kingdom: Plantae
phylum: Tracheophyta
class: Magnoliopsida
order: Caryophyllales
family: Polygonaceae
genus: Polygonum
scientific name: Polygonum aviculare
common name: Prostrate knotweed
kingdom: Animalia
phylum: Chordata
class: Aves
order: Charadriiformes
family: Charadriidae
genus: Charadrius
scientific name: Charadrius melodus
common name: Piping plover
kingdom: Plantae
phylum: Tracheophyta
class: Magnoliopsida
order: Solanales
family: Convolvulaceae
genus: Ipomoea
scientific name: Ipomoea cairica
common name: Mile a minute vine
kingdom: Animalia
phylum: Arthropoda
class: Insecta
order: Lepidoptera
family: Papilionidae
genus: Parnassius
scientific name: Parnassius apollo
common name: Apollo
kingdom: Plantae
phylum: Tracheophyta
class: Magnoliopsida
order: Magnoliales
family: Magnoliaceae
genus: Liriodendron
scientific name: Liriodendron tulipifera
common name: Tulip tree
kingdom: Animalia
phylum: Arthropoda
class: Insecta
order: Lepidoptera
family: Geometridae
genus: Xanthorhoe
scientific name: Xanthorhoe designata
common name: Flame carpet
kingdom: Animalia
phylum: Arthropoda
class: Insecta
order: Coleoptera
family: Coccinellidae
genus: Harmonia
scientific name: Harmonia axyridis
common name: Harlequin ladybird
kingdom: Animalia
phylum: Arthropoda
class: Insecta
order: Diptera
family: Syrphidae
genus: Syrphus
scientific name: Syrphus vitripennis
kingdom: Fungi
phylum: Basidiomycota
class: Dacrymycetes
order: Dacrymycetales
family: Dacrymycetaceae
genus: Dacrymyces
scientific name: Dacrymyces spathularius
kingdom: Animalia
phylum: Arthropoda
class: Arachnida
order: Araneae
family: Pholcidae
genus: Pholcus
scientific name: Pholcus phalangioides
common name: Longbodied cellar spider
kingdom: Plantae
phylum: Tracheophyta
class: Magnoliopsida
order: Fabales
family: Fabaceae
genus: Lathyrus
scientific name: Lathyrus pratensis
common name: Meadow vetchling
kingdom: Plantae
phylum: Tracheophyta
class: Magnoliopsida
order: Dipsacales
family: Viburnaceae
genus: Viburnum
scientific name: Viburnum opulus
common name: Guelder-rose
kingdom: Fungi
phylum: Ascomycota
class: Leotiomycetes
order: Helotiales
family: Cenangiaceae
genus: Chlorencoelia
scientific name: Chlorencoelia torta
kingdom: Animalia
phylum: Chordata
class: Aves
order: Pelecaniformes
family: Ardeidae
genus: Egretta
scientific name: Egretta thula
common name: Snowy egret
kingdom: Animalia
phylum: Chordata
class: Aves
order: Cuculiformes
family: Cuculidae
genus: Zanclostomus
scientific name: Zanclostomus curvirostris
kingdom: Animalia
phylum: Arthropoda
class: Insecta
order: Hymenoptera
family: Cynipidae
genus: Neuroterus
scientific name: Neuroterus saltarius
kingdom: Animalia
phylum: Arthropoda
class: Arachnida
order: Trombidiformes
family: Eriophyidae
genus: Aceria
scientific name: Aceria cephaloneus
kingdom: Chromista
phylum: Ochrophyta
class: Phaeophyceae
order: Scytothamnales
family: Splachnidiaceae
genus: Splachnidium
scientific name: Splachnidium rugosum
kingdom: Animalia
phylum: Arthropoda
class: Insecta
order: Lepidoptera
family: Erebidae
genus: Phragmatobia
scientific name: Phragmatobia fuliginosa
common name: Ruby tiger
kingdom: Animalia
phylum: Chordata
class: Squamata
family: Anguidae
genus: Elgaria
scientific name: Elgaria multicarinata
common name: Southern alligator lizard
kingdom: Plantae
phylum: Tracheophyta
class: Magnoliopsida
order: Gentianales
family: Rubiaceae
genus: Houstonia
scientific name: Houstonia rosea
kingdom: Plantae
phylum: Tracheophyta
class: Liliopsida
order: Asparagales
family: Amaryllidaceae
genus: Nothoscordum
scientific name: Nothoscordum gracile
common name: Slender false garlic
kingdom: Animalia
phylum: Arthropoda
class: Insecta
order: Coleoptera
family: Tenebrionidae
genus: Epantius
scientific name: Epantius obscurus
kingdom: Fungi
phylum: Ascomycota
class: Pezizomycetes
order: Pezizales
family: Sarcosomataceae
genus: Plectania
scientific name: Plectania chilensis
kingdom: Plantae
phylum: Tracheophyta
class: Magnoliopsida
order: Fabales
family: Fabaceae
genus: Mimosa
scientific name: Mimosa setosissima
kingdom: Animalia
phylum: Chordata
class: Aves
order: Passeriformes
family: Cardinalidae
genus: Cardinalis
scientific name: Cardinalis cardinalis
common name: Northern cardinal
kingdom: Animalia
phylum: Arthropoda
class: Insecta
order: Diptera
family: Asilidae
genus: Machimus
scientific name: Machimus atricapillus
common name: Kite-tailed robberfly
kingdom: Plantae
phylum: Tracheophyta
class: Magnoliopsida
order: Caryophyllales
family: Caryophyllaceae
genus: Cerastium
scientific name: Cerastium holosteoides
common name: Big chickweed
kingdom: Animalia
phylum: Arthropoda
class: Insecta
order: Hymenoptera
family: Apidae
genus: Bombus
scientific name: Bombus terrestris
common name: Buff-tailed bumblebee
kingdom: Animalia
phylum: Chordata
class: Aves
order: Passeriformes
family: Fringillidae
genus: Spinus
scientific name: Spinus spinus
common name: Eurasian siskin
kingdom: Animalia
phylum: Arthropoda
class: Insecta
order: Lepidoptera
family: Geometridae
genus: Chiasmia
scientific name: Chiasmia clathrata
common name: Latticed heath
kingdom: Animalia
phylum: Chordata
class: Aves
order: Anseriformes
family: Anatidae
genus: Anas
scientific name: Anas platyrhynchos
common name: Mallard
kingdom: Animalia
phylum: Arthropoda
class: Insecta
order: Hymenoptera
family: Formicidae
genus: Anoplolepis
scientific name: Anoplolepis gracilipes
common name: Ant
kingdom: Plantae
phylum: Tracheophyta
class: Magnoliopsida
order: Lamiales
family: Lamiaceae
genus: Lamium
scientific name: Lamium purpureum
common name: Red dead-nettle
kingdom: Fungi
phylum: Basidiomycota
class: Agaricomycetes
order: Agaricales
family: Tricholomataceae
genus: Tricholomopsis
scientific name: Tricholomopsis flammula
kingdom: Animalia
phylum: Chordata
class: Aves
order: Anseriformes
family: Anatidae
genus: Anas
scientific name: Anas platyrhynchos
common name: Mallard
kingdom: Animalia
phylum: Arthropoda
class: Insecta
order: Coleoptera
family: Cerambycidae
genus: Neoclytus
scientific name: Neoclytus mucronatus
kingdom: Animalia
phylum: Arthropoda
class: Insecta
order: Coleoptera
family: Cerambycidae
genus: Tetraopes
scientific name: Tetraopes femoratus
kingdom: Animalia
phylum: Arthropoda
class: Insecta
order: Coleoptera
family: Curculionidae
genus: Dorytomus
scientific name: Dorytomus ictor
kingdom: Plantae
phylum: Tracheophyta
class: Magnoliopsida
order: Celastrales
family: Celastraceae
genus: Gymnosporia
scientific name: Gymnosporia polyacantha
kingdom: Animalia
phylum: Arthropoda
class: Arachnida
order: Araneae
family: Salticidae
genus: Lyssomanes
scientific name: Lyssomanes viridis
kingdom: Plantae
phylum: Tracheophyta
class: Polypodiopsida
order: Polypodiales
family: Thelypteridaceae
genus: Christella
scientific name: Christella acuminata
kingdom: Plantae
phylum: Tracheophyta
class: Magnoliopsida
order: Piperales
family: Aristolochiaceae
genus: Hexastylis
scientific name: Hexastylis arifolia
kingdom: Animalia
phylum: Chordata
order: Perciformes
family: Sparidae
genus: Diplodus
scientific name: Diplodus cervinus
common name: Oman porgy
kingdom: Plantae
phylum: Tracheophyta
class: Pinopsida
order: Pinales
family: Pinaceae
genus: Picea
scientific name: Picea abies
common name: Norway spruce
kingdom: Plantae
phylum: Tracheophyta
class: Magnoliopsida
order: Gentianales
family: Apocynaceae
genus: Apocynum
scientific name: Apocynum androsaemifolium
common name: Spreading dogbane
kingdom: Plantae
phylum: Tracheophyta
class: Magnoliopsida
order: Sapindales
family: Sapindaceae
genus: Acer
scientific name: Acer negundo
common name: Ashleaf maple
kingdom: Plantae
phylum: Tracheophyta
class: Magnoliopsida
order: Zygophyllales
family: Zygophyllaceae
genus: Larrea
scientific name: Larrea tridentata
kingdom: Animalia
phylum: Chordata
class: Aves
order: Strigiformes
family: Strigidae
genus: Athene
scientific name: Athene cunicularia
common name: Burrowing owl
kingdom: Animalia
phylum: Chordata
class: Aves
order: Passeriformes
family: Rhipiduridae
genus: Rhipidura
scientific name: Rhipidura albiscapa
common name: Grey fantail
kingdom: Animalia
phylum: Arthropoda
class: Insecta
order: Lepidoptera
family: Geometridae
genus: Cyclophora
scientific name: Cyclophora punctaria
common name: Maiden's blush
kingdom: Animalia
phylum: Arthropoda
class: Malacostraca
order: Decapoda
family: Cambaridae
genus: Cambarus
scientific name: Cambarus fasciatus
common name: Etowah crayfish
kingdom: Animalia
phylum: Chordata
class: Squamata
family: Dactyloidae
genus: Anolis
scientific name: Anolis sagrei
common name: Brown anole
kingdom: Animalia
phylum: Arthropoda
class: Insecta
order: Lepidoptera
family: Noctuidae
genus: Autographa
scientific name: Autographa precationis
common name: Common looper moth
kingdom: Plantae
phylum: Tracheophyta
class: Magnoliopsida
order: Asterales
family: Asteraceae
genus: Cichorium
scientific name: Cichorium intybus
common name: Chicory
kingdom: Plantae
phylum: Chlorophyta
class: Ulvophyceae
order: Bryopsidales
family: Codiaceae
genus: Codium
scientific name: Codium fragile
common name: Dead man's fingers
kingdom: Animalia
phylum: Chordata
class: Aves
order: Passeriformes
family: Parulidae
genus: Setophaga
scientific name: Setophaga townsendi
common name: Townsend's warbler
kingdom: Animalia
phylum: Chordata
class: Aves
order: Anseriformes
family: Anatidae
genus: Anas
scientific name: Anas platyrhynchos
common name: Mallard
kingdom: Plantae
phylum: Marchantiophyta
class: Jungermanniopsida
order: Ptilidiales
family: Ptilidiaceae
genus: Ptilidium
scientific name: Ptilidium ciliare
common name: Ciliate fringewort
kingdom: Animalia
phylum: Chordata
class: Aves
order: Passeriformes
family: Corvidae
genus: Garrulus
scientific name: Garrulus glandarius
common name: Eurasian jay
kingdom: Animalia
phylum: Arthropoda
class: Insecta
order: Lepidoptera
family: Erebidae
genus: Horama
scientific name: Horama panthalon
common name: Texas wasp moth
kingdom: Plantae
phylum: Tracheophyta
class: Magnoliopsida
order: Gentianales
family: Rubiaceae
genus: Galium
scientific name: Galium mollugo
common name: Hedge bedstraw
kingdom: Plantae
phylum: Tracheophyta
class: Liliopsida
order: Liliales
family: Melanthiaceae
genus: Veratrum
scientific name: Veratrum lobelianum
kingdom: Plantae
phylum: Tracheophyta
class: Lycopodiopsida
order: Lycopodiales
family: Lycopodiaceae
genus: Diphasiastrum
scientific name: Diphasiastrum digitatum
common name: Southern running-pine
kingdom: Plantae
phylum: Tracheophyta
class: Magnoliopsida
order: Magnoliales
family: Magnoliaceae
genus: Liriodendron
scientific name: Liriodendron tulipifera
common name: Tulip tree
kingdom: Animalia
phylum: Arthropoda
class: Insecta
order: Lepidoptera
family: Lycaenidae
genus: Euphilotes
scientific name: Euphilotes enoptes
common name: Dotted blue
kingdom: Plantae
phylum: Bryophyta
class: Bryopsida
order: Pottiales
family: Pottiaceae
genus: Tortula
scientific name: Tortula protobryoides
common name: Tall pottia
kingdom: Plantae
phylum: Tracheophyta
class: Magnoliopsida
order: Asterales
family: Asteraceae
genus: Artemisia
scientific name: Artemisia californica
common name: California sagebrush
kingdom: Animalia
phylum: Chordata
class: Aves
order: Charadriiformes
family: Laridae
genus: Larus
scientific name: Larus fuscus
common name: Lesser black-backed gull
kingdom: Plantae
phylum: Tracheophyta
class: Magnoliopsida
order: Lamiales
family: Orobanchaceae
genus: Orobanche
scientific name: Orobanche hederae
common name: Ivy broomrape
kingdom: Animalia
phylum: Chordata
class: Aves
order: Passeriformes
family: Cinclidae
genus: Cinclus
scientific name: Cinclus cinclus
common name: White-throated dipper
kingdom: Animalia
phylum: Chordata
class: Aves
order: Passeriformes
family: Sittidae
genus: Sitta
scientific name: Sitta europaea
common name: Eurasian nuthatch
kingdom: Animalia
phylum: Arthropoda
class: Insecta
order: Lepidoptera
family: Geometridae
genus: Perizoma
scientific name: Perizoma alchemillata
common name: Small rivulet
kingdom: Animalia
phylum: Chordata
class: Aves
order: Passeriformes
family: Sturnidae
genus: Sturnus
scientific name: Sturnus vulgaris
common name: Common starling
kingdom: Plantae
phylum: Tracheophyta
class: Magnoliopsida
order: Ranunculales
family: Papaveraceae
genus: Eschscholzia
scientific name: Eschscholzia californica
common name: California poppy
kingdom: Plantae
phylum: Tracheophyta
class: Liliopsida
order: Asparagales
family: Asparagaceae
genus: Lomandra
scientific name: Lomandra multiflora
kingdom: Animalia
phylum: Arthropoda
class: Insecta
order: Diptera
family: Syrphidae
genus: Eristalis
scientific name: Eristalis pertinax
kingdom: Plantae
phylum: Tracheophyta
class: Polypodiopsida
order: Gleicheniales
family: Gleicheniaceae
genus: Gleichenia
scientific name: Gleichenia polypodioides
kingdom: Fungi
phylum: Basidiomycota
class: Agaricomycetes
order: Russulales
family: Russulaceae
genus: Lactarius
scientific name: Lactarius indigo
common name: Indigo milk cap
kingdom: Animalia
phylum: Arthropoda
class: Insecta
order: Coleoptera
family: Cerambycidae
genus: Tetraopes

-- GIVEN TASK --
Copy out, word for word, the lines from the one containing "scientific name: Cerastium holosteoides" up to and including the one containing "scientific name: Christella acuminata".

-- EXPECTED ANSWER --
scientific name: Cerastium holosteoides
common name: Big chickweed
kingdom: Animalia
phylum: Arthropoda
class: Insecta
order: Hymenoptera
family: Apidae
genus: Bombus
scientific name: Bombus terrestris
common name: Buff-tailed bumblebee
kingdom: Animalia
phylum: Chordata
class: Aves
order: Passeriformes
family: Fringillidae
genus: Spinus
scientific name: Spinus spinus
common name: Eurasian siskin
kingdom: Animalia
phylum: Arthropoda
class: Insecta
order: Lepidoptera
family: Geometridae
genus: Chiasmia
scientific name: Chiasmia clathrata
common name: Latticed heath
kingdom: Animalia
phylum: Chordata
class: Aves
order: Anseriformes
family: Anatidae
genus: Anas
scientific name: Anas platyrhynchos
common name: Mallard
kingdom: Animalia
phylum: Arthropoda
class: Insecta
order: Hymenoptera
family: Formicidae
genus: Anoplolepis
scientific name: Anoplolepis gracilipes
common name: Ant
kingdom: Plantae
phylum: Tracheophyta
class: Magnoliopsida
order: Lamiales
family: Lamiaceae
genus: Lamium
scientific name: Lamium purpureum
common name: Red dead-nettle
kingdom: Fungi
phylum: Basidiomycota
class: Agaricomycetes
order: Agaricales
family: Tricholomataceae
genus: Tricholomopsis
scientific name: Tricholomopsis flammula
kingdom: Animalia
phylum: Chordata
class: Aves
order: Anseriformes
family: Anatidae
genus: Anas
scientific name: Anas platyrhynchos
common name: Mallard
kingdom: Animalia
phylum: Arthropoda
class: Insecta
order: Coleoptera
family: Cerambycidae
genus: Neoclytus
scientific name: Neoclytus mucronatus
kingdom: Animalia
phylum: Arthropoda
class: Insecta
order: Coleoptera
family: Cerambycidae
genus: Tetraopes
scientific name: Tetraopes femoratus
kingdom: Animalia
phylum: Arthropoda
class: Insecta
order: Coleoptera
family: Curculionidae
genus: Dorytomus
scientific name: Dorytomus ictor
kingdom: Plantae
phylum: Tracheophyta
class: Magnoliopsida
order: Celastrales
family: Celastraceae
genus: Gymnosporia
scientific name: Gymnosporia polyacantha
kingdom: Animalia
phylum: Arthropoda
class: Arachnida
order: Araneae
family: Salticidae
genus: Lyssomanes
scientific name: Lyssomanes viridis
kingdom: Plantae
phylum: Tracheophyta
class: Polypodiopsida
order: Polypodiales
family: Thelypteridaceae
genus: Christella
scientific name: Christella acuminata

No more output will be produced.